A 'data gap' is fuelling public anger about high pay and huge pay-offs at local councils, a committee of MPs has said. A report by the Communities and Local Government select committee urges local authorities to publish information promptly about payments to departing top officers.

But the MPs raise concerns that councils will struggle to do that - because they lack "robust" appraisal systems for senior staff and "accurate data on local pay rates".

Their report calls on the Local Government Association (LGA) to co-ordinate better analysis of regional pay trends and guide councils on "appropriate remuneration levels and changes". It concludes: "Setting a pay rate entails, first, establishing the responsibilities of a job and next identifying the appropriate local pay rate for such a job.

"Councils have access to local market data, but the Local Government Association and regional employers' bodies should address a lack information on the broader pay and recruitment trends over time and across regions. Councils must critically assess the remuneration levels suggested by consultants and job evaluation schemes to ensure a good officer cannot be secured under local market conditions at a lower pay rate."
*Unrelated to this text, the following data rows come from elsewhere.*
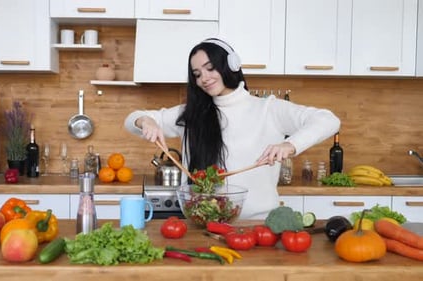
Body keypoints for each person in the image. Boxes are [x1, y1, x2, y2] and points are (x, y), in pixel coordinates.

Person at [124, 38, 340, 219]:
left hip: (258, 225)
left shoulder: (269, 109)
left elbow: (328, 120)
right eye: (197, 74)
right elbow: (132, 119)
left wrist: (290, 145)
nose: (204, 78)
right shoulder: (192, 114)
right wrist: (146, 121)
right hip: (203, 224)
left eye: (210, 68)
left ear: (231, 65)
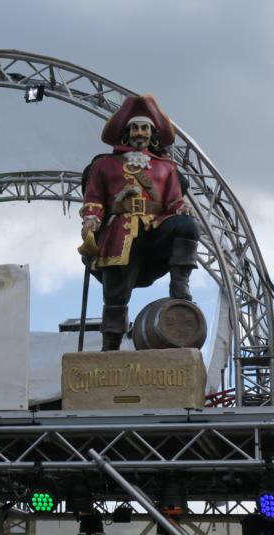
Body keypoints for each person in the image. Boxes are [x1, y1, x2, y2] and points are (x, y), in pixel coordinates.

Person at [79, 94, 200, 351]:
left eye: (145, 128)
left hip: (155, 227)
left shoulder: (167, 167)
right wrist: (91, 218)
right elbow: (94, 198)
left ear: (152, 133)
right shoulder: (104, 165)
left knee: (188, 226)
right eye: (135, 128)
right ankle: (110, 344)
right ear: (127, 132)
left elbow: (173, 201)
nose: (140, 133)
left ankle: (180, 288)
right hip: (120, 233)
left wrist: (181, 207)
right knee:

Town halls currently rely on the 'epaycheck' system which provides up-to-date data on market rates, the report notes.

It concludes that "well-informed local action is more effective in moderating pay levels than centrally imposed approaches" - provided the data is available.

However, overall, the report found that pay was being curbed, with no median salary increase for all jobs at chief executive and senior director level, in the year to the end of March 2013.

Clive Betts, the committee's Labour chairman, said: "It is unacceptable for senior figures to be handed significant increases simply for doing their jobs and we welcome the pay restraint the vast majority of councils are now demonstrating.

"However, as economic conditions improve, councils need to strengthen local control of pay by developing more robust powers for democratic scrutiny."

Betts added: "We call on government to require councils publish details of any redundancy or ex-gratia payments made to departing senior staff within a month of the decision to award it."